Princeton Weekly Bulletin   February 25, 2008, Vol. 97, No. 17   prev   next   current

By the numbers

Evolution of the Princeton campus

The new Campus Plan book has a timeline of the evolution of the Princeton campus. It includes:

• In the late 1600s, Nassau Street (then King’s Highway) was a major traveling route between the Raritan River and the Delaware River. In the mid-1700s, located halfway along the route between New York and Philadelphia, the village of Prince-Town provided an overnight stay for travelers and began to grow along Nassau Street. In 1756, the College of New Jersey, as Princeton University was then known, was relocated from Newark, N.J., to Prince-Town, N.J., with approximately 70 students. Set on a protected topographic ridge, Nassau Hall was the largest academic building in the colonies and had an expansive panorama of farmland and forested valley to the south.

• By the 1850s, the campus was organized into an open quadrangle plan with a central axis and clear hierarchy, with Nassau Hall at the center. The new back campus quadrangle reflected the high value placed on the preservation of landscape openness by maintaining generous spaces between buildings.

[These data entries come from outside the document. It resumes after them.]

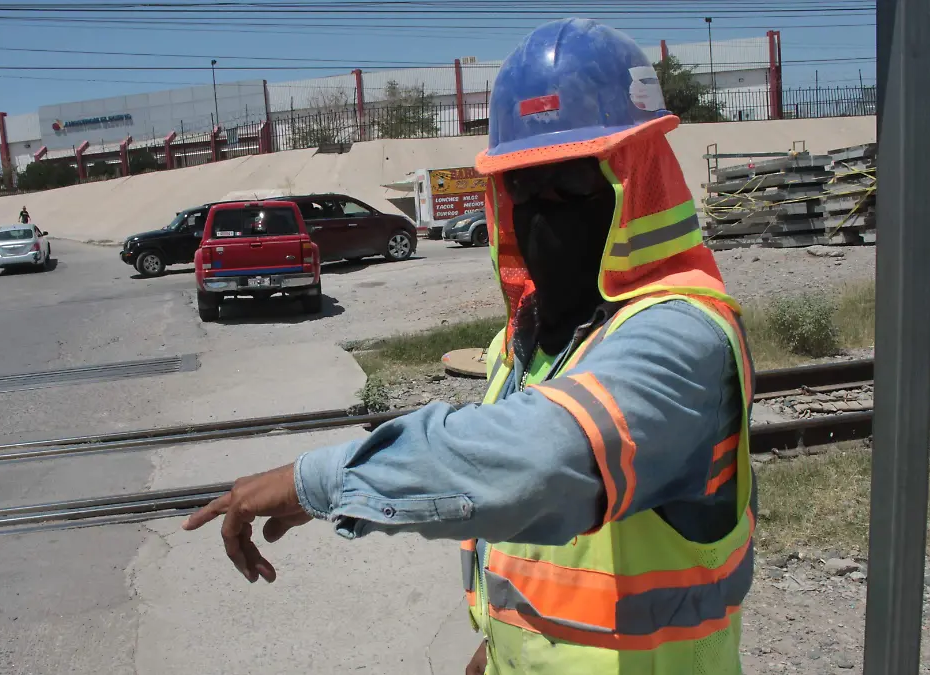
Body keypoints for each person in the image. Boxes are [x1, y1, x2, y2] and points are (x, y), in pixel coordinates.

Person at [184, 18, 756, 674]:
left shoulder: (683, 337)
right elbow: (530, 549)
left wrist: (315, 480)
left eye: (571, 182)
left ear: (639, 173)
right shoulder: (528, 343)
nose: (542, 208)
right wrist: (500, 643)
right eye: (522, 185)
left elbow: (535, 464)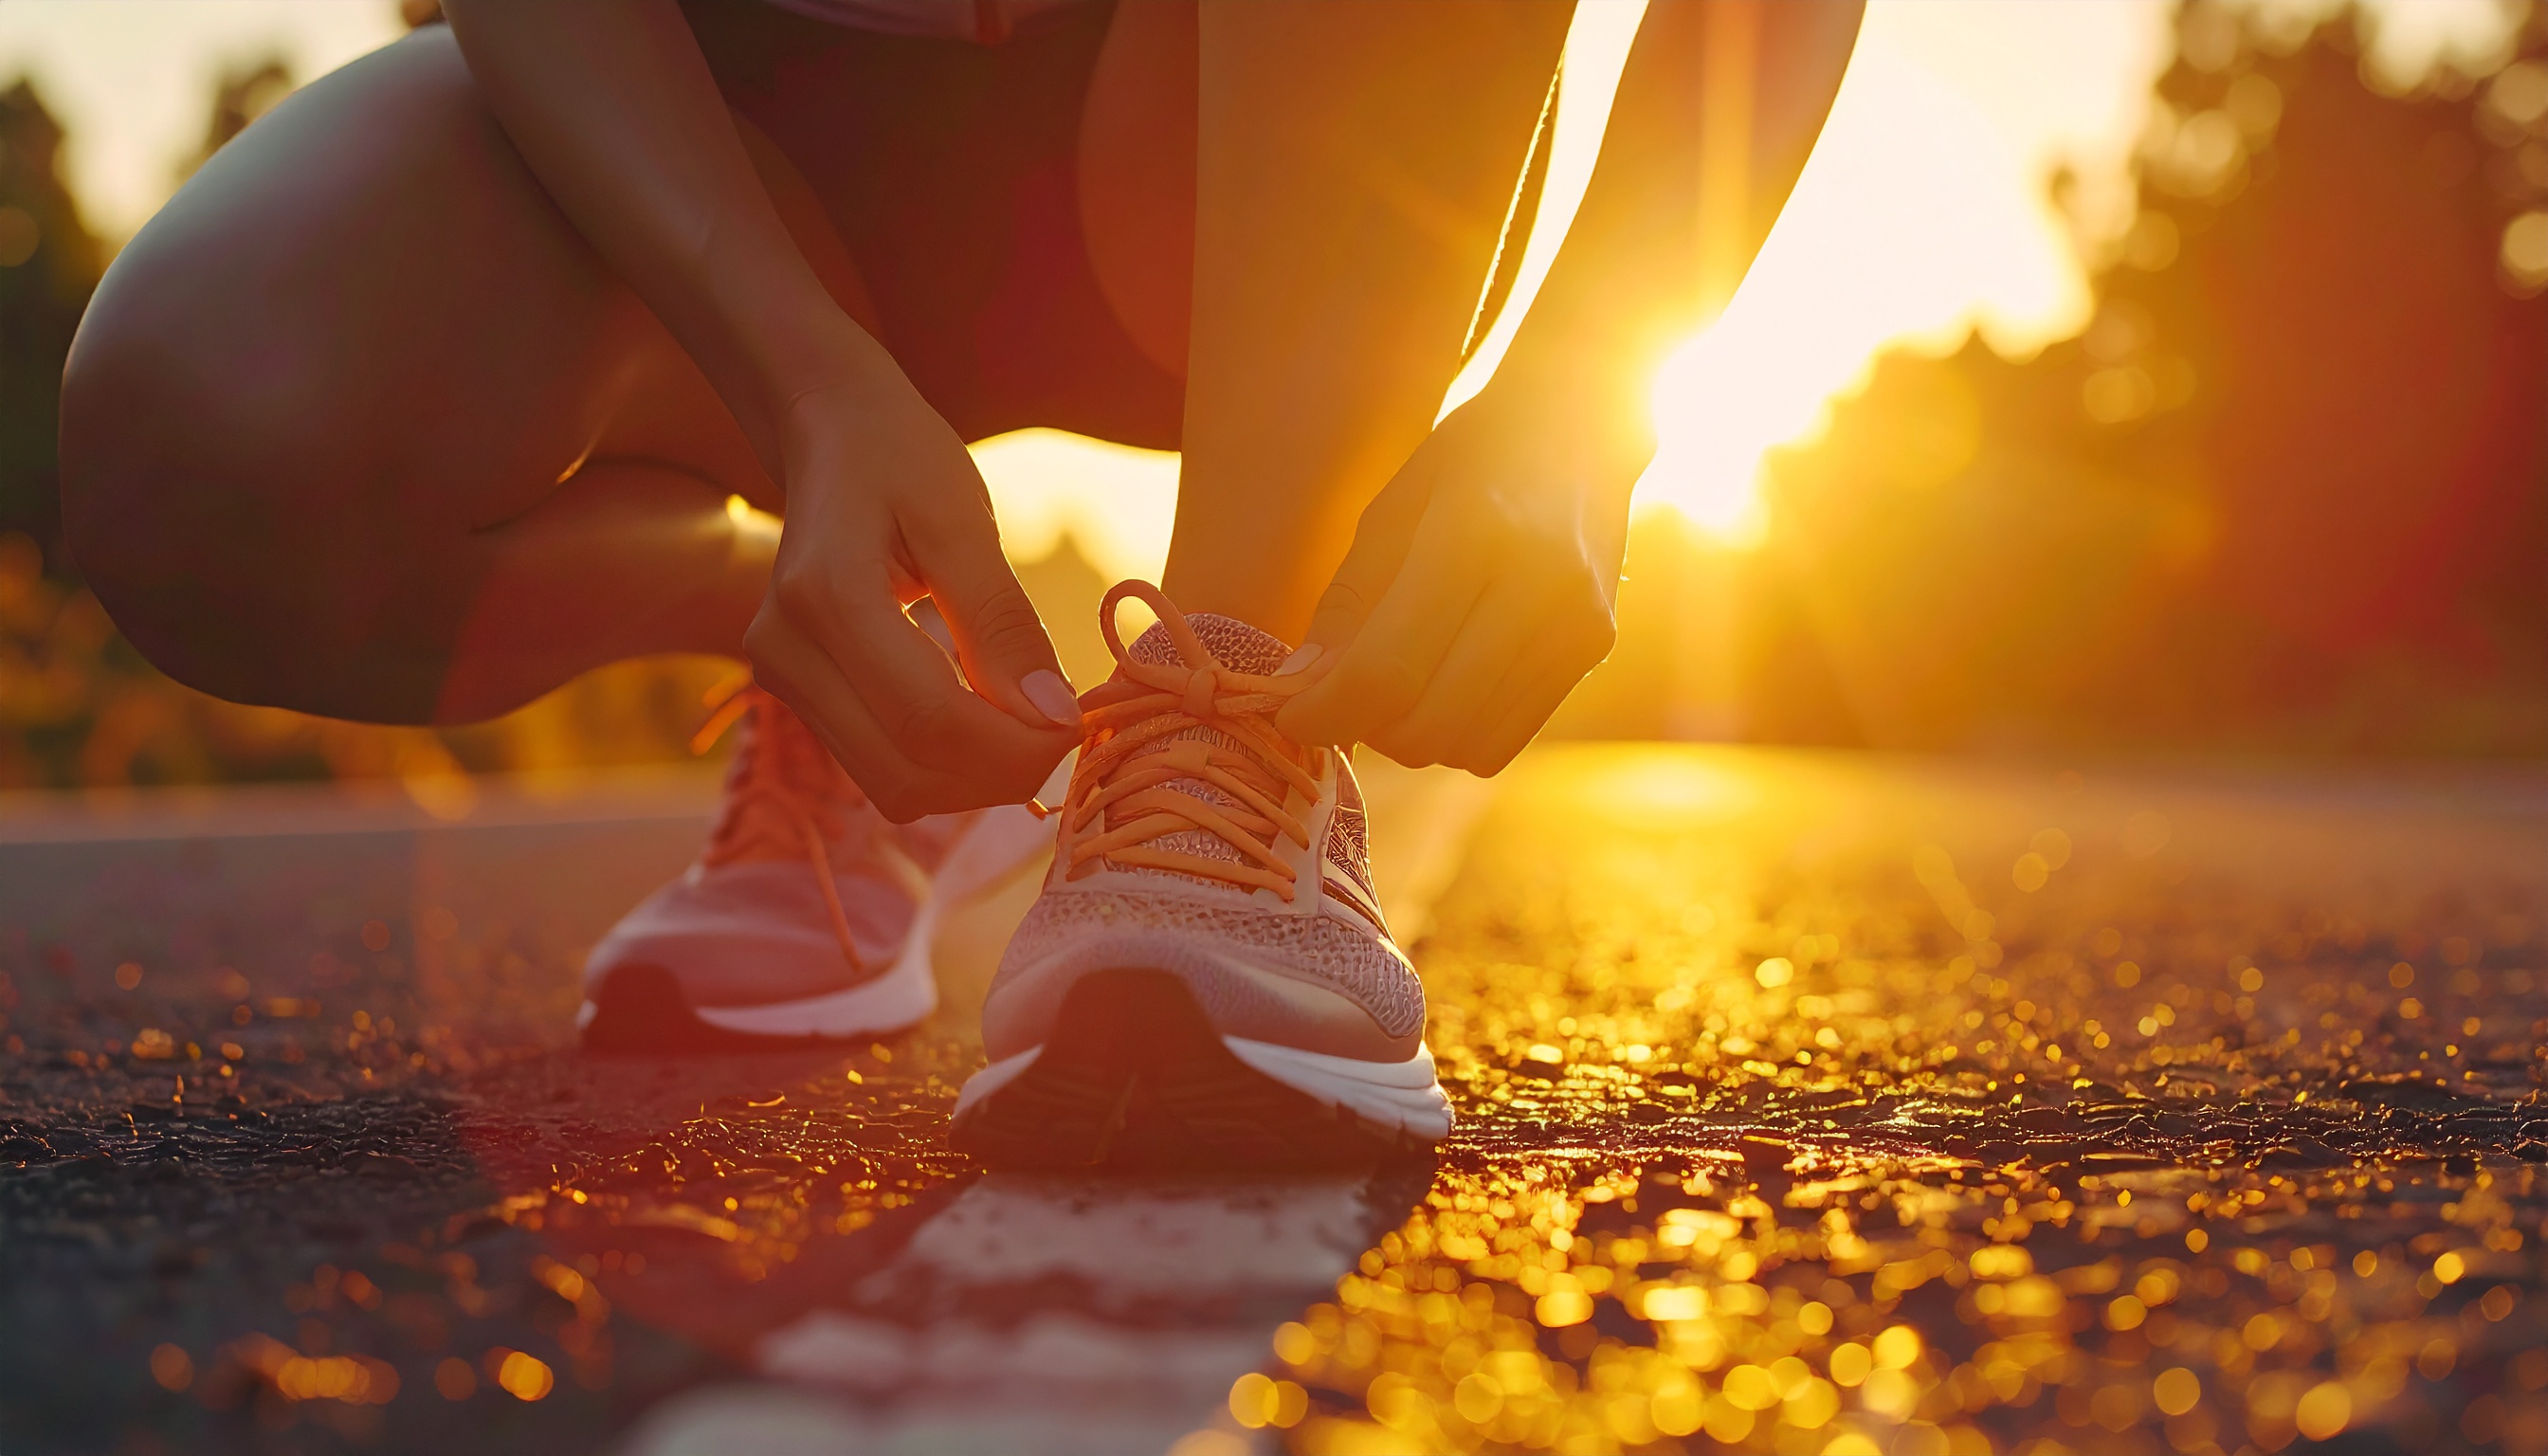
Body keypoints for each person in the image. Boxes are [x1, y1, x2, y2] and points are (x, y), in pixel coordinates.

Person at [57, 0, 1859, 1165]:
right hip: (709, 114)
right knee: (199, 429)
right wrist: (803, 372)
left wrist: (1584, 394)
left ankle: (1219, 725)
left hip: (1237, 117)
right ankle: (846, 658)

• During the second half of the 19th century, President James McCosh (1868-1888) and President Francis Patton (1888-1902) oversaw a period of rapid building expansion that favored a more park-like setting for buildings, placing less importance on axes and symmetry than previous styles. The Victorian style of architecture provided an organic approach that complemented this landscape philosophy. This change of style coincided with a pedagogic shift from the fixed curriculum of a small Protestant college to a more modern concept of a university.

• A major building program in the early 20th century was initiated by President Woodrow Wilson (1901-1912) and overseen by Ralph Adams Cram, supervising architect. In addition to new buildings, Lake Carnegie was created and the Dinky railroad station was relocated to the south. Princeton was one of the first universities to undertake a master plan for its future growth. Wilson and Cram shared a vision for the campus that shifted away from the McCosh era’s outward-looking and expansive landscape to a more enclosed arrangement of buildings, influenced by the architecture and scholarly focus of Oxford and Cambridge and emphasizing academic discourse among faculty and students.

• The combined effects of the Great Depression and World War II resulted in a 14-year building hiatus at Princeton from 1933 to 1947. Due largely to increased government funding for laboratory buildings, a major and rapid campus expansion occurred in the 1960s, which pushed the campus boundary farther to the south and located major academic facilities east of Washington Road, including the Engineering Quadrangle.

• Since the 1970s, the campus has continued to grow, while maintaining walkability, bringing innovative architecture to complement the historic buildings, and sustaining its landscapes and natural resources.